С Ниной ничего подобного не происходило. Она оказалась прирожденной баристой. Она перемещалась в тесном закутке за прилавком с пружинящей грацией теннисистки, и в каждой подаче читалось тихое мастерство. Она взяла в привычку носить барное полотенце заткнутым в задний карман джинсов, что придавало ей ковбойский вид. Признаться, я находил ее новый стиль — особенно красный платок от «Гермеса», который она переквалифицировала в бандану, — безумно сексуальным. К слову, мы умудрились раз заняться любовью в кухнетке, но только однажды, за два дня до открытия: это казалось нам необходимой частью церемонии, все равно что разбить бутылку шампанского о борт корабля. Мы сделали это по велению богов сюжетного клише. Теперь же, наблюдая, как ловко Нина управляется за стойкой, возможность кухонного рандеву после закрытия не выходила у меня из головы. Вот, думал я, неисследованное преимущество физического труда: то, что «Битлз» имели в виду в песне «Вечер трудного дня», этом манифесте пролетарского либидо. Мне также явилась мысль, что посул честно заработанного секса таился и в основе стремлений Ирины из «Трех сестер», монолог которой Нина когда-то цитировала: неприукрашенная, ничем не отягощенная случка, когда снят хомут. Лучше быть волом.

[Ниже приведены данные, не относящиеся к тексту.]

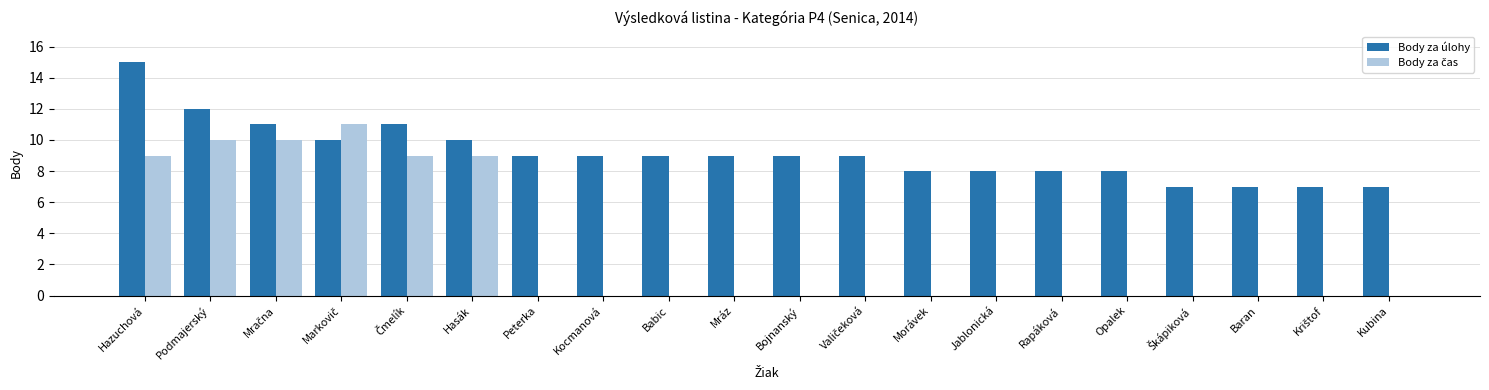

What value does the Body za úlohy series have at Babic?

9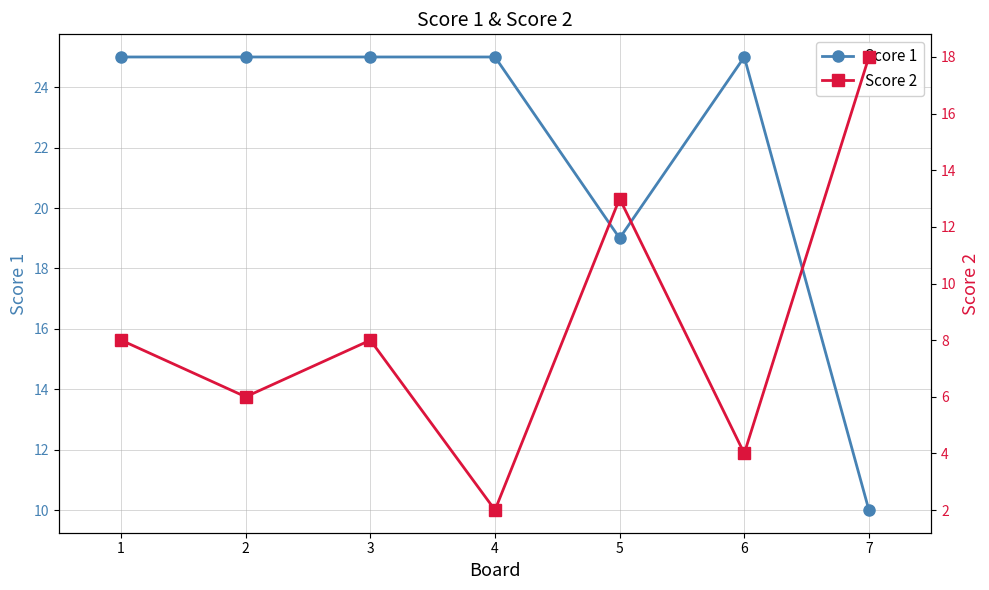

Rank the series at 4 from lowest to highest value.

Score 2, Score 1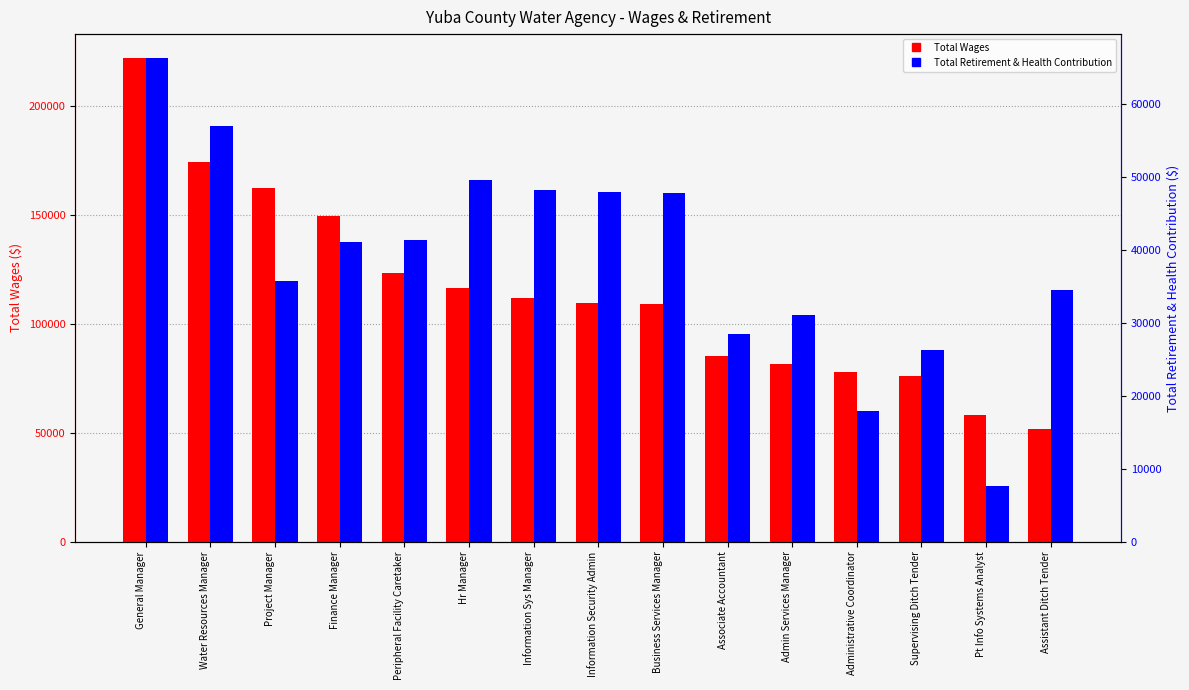

List the labels in order of Total Wages value, largest first.

General Manager, Water Resources Manager, Project Manager, Finance Manager, Peripheral Facility Caretaker, Hr Manager, Information Sys Manager, Information Security Admin, Business Services Manager, Associate Accountant, Admin Services Manager, Administrative Coordinator, Supervising Ditch Tender, Pt Info Systems Analyst, Assistant Ditch Tender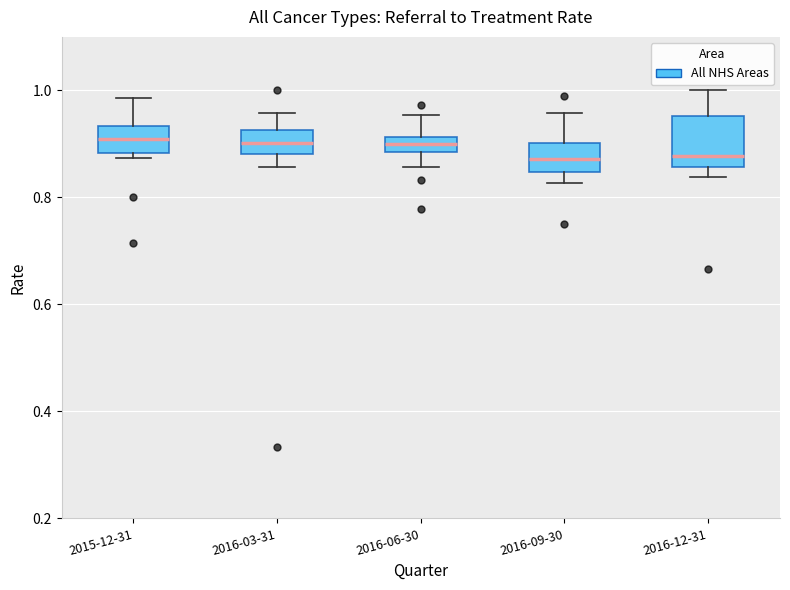

Comparing the boxes themselves (not the whiskers), which one is the tallest?

2016-12-31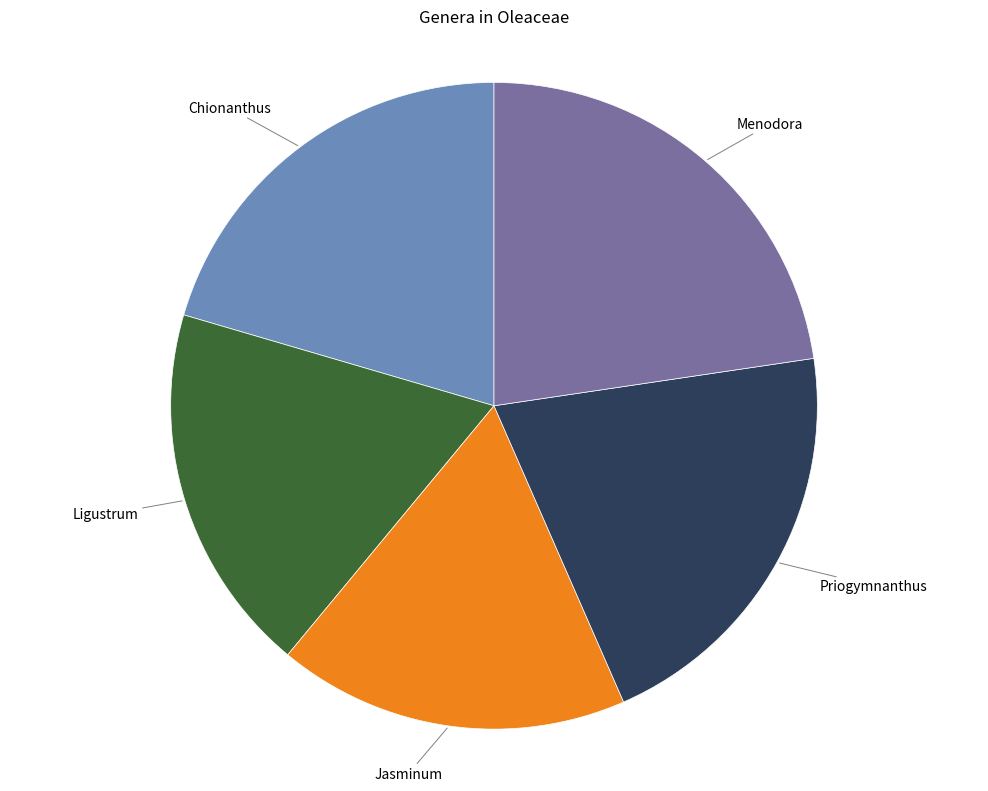

Is there a majority slice in this chart?

No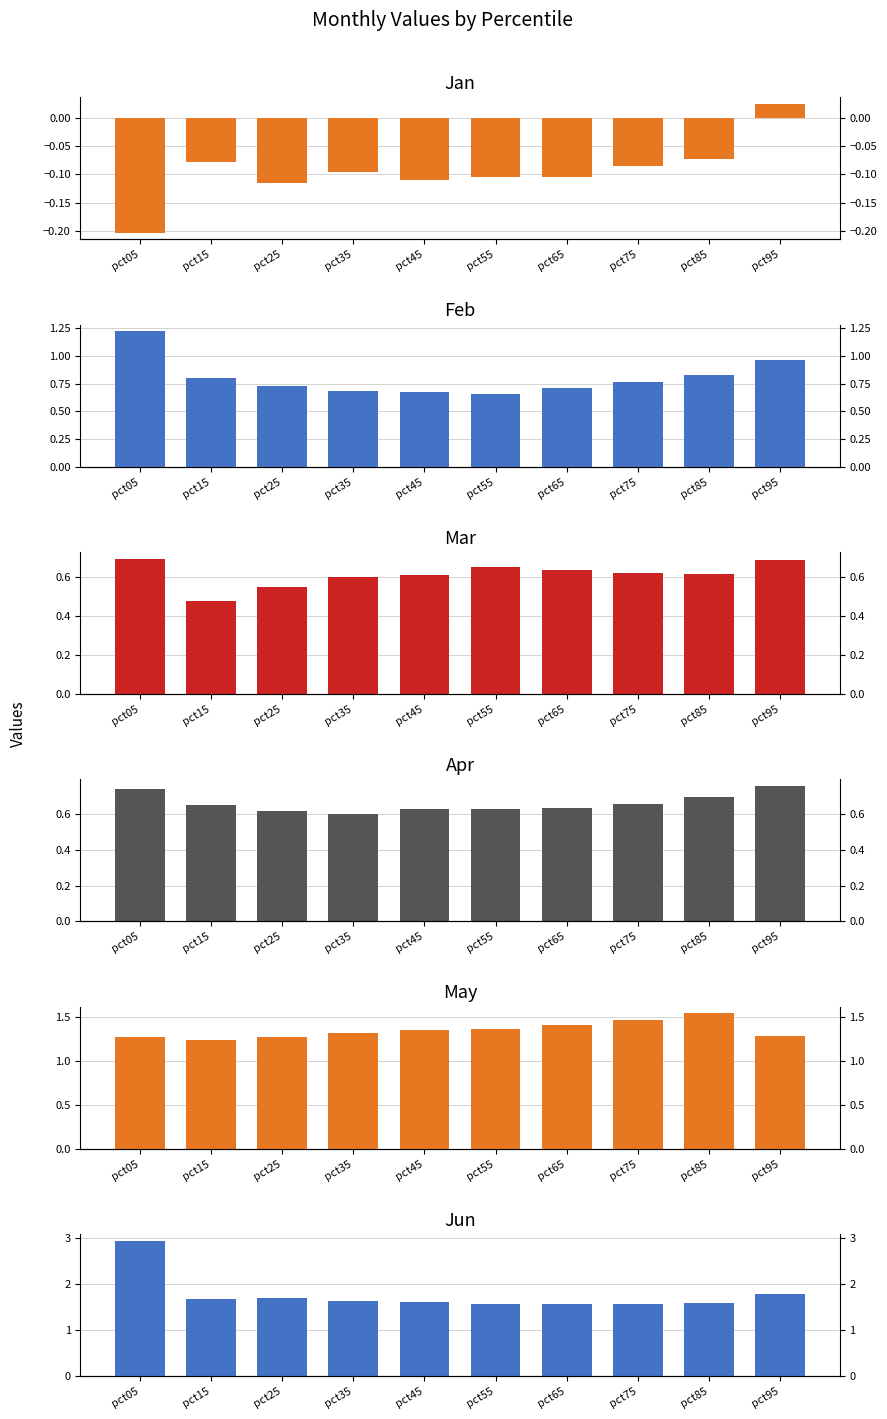

True or false: Feb has a value of 0.8 at pct85.

True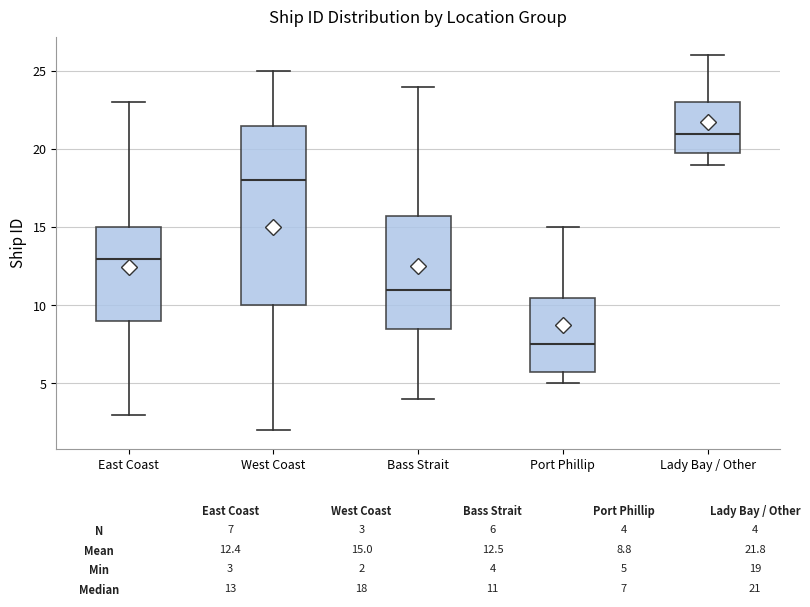

Where does the upper whisker of the box for West Coast end on the y-axis? The values are not printed on the chart, so give them approximately, as read against the axis.

25.0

К часу закрытия, разумеется, мы оба были слишком вымотаны, чтобы проверить эту теорию на себе.
Кафе в этот день открывал я, что означало будильник в шесть (три нетвердых удара по кнопке; перелезть через теплую, вздыхающую Нину по пути из кровати). Я ввалился в ванную вслед за триумфально галопирующей Кацуко. Вчера я не ложился спать до двух часов, внезапно завороженный одной из плодящихся вариаций сериала «Закон и порядок». Зря. Теперь сам воздух издавал низкочастотное гудение. Складка наволочки выгравировала X на моей синей щеке. Мое дыхание было настолько мерзким, что даже мне было слышно.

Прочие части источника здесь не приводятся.